I have their numbers, and their addresses, in my address book, if I need them. But I don't need them in my phone.
I have considered deleted them from my contacts before, but kept putting it off. Not because I thought I might want to give them a call one day soon. Just because, I guess, it's hard to sever those ties. It's hard to acknowledge that they've been severed. But now it's done.
And you know what?
I think I'd like my contacts list in my phone to be full of people I like and respect, people that like and care about me. I have two contacts in my phone clearly designated as emergency contact people, but really, I like the idea that if I was in a serious car accident on the way to tutoring tomorrow and the paramedics picked up my phone as I was being rushed to the hospital and just pressed "send," my phone would dial someone that cared about me. Someone that would care that I was critically injured. Someone that would ask, "What can I do to help?"
Yes, OK, if the paramedics happened to dial my auto mechanic, he probably would not drop whatever he was doing and rush to the hospital to be with me. But you know what? I'm scrolling through my contacts right now and this is what I see.
The number of a good friend, one of my designated emergency contacts.
Isaac's vet, who, by the way, will provide any necessary emergency medical treatment to Isaac even if I am not available to hand over my credit card at the moment.
My primary care physician, who, I bet, would at least make an effort to contact an emergency contact person on my behalf.
Isaac's trainer, who would come and pick him up if I was critically injured and unable to take care of him.

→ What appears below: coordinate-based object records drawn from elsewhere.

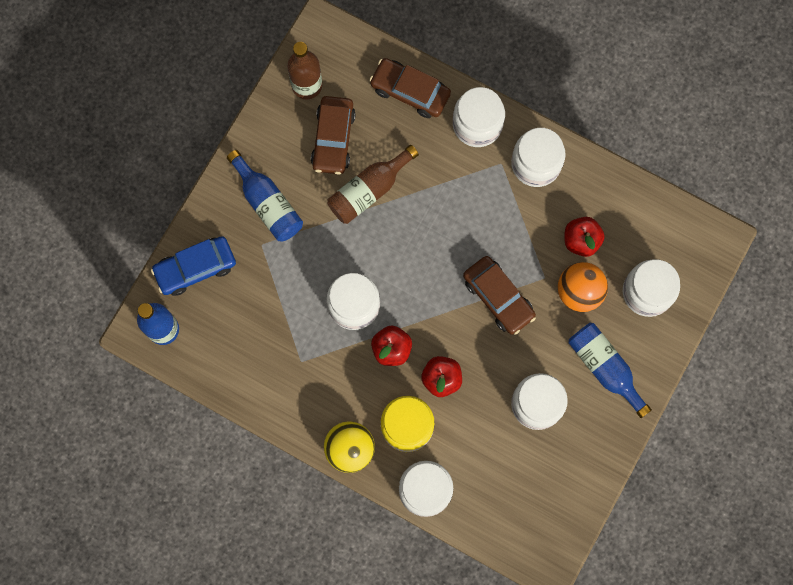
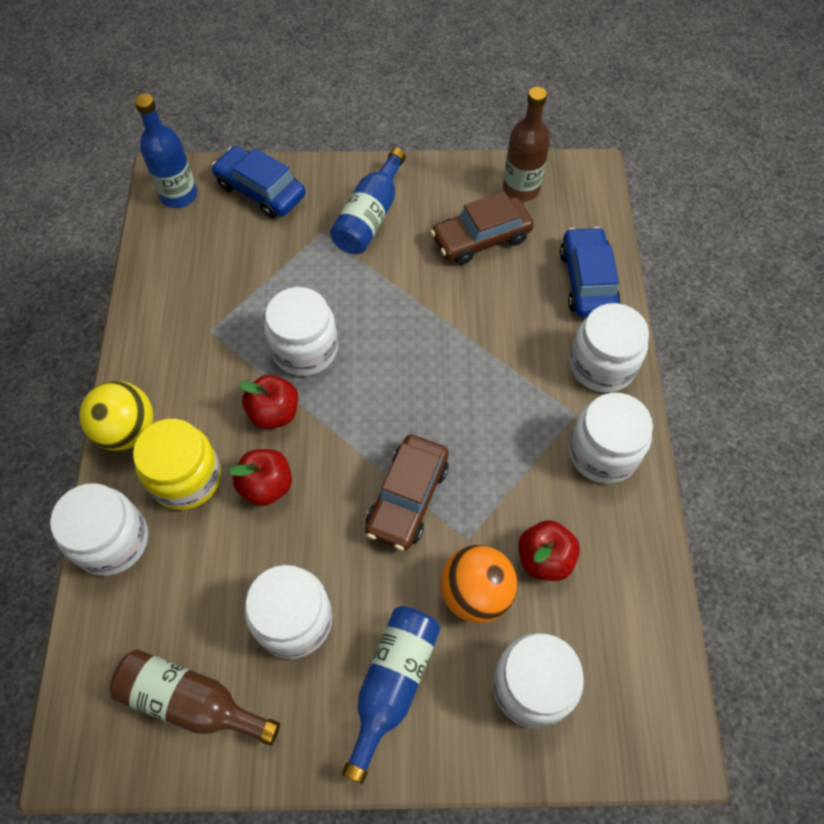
camera: 60 degrees right, 15 degrees down
brown bottle [327,145,419,224] -> brown bottle moved to [110,649,280,746]
brown car [369,58,451,118] -> blue car [560,227,621,318]

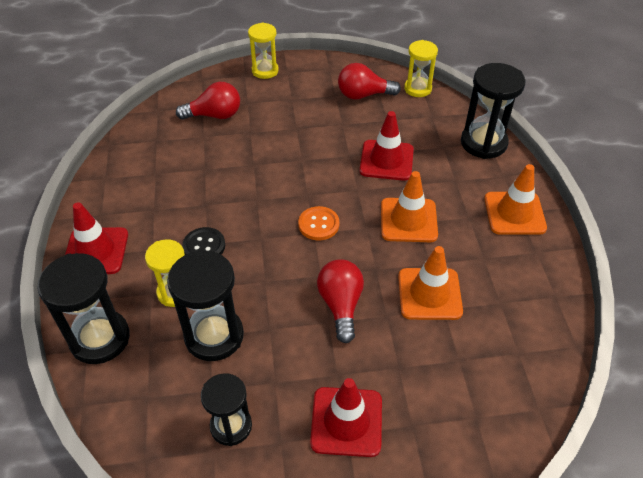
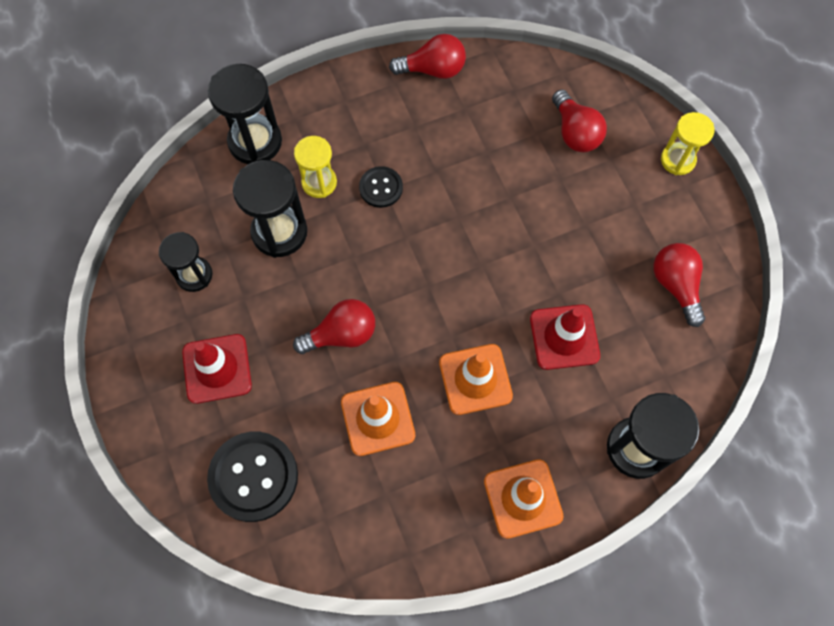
camera: 75 degrees right, 20 degrees up
red traffic cone [65,202,128,274] -> none
orange button [298,206,339,241] -> none
yellow hourglass [404,40,438,97] -> none
none -> black button [207,432,298,522]
none -> red light bulb [389,34,466,79]

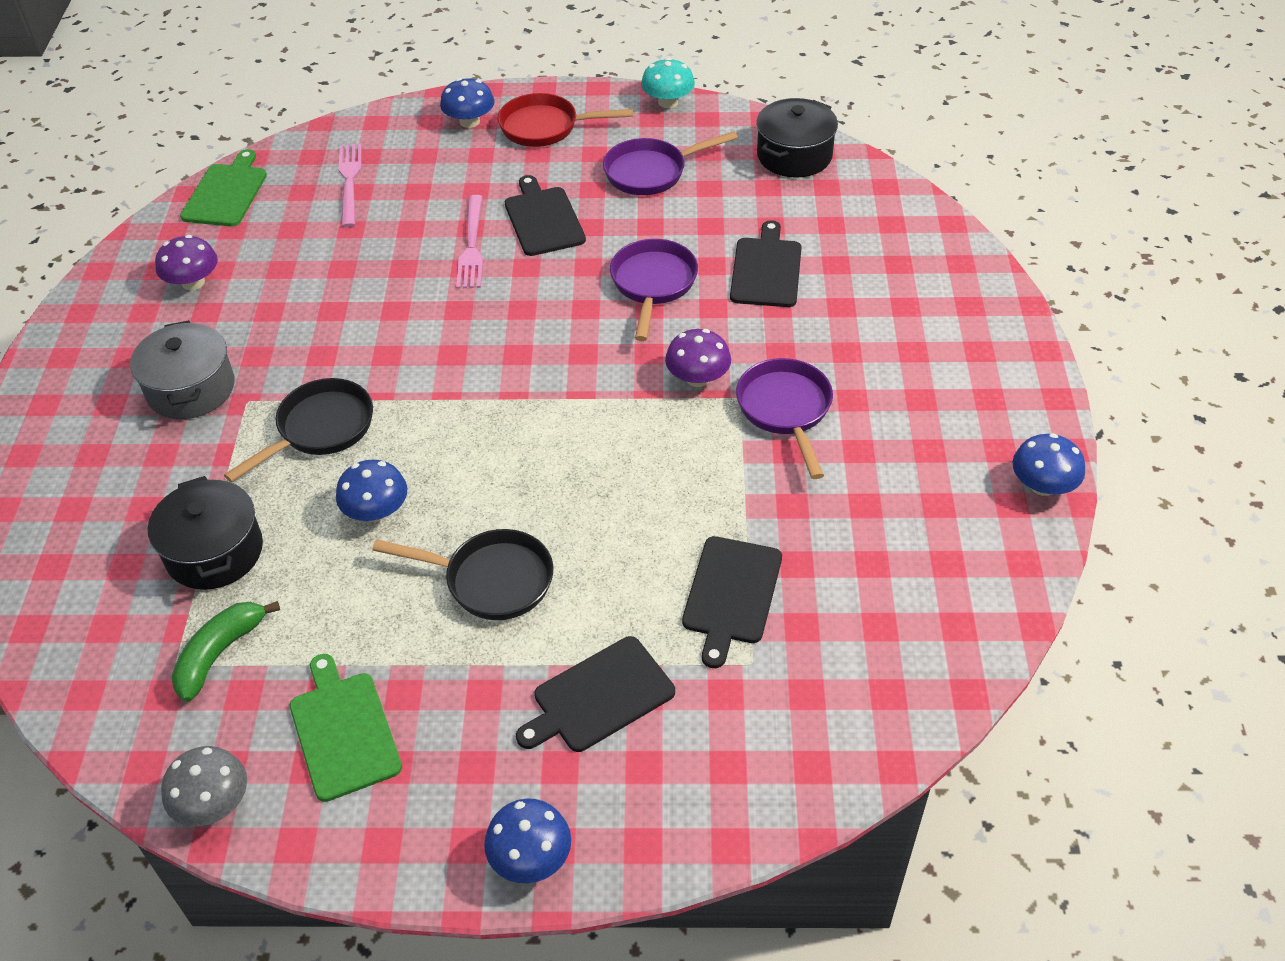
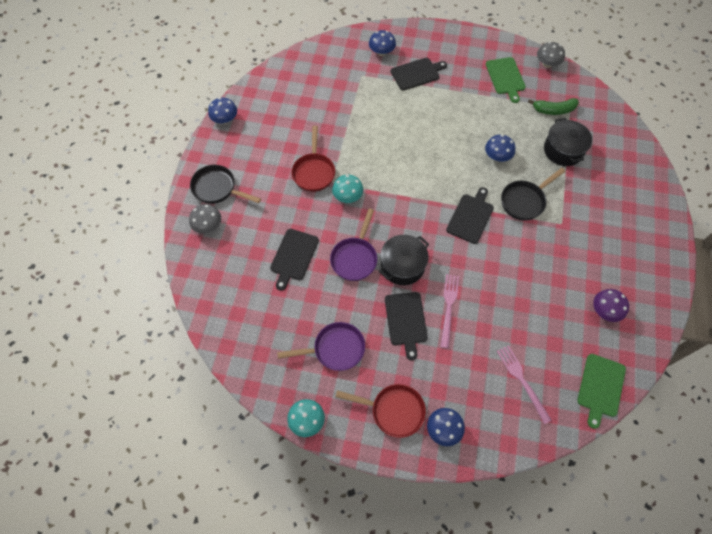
camera: 170 degrees left, 15 degrees up
grey pot [130,320,234,419] -> none
green banana [171,601,280,702] -> green banana turned 45 degrees clockwise [528,98,579,115]
pink fork [339,144,362,227] -> pink fork turned 150 degrees clockwise [497,345,552,424]
black pan [373,529,553,620] -> black pan moved to [190,165,261,204]
blue mushroom [484,798,571,883] -> blue mushroom moved to [369,30,396,56]
purple mushroom [665,329,731,387] -> turquoise mushroom [332,174,363,203]
black cutting board [682,536,782,668] -> black cutting board moved to [446,187,494,244]
purple pan [736,358,833,479] -> red pan [291,126,335,192]
black pot [756,98,838,178] -> black pot moved to [379,235,429,285]
none -> grey mushroom [189,204,221,234]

A good friend, my other designated emergency contact person.
And another friend.
And another friend.
My psychiatrist, who, I think, would also make an effort to contact an emergency contact person on my behalf (if anyone actually got in touch with him, that is; his office staff these days is not so hot).
My dog walker, who would come and feed and walk Isaac if necessary.
Cayenne's vet, who is a wonderful, caring man and would board both Isaac and Cayenne if necessary while I was in the hospital with critical injuries.
And then there are a few other numbers, my auto mechanic, my pharmacy, my insurance agent, the county welfare office (who I am certain would be of no help in any kind of emergency), etc.
But this is a revelation to me. I never thought about it until now. I want my phone to be full of numbers of people that care about me. People that would care if I was being rushed to the hospital, half dead. And you know what? It is. It mostly is.
How awesome is that?
And I will continue to delete the numbers of people that wouldn't care. Because those are not people I want in my life.
Now. Take a look at your phone? Who's in your contacts list?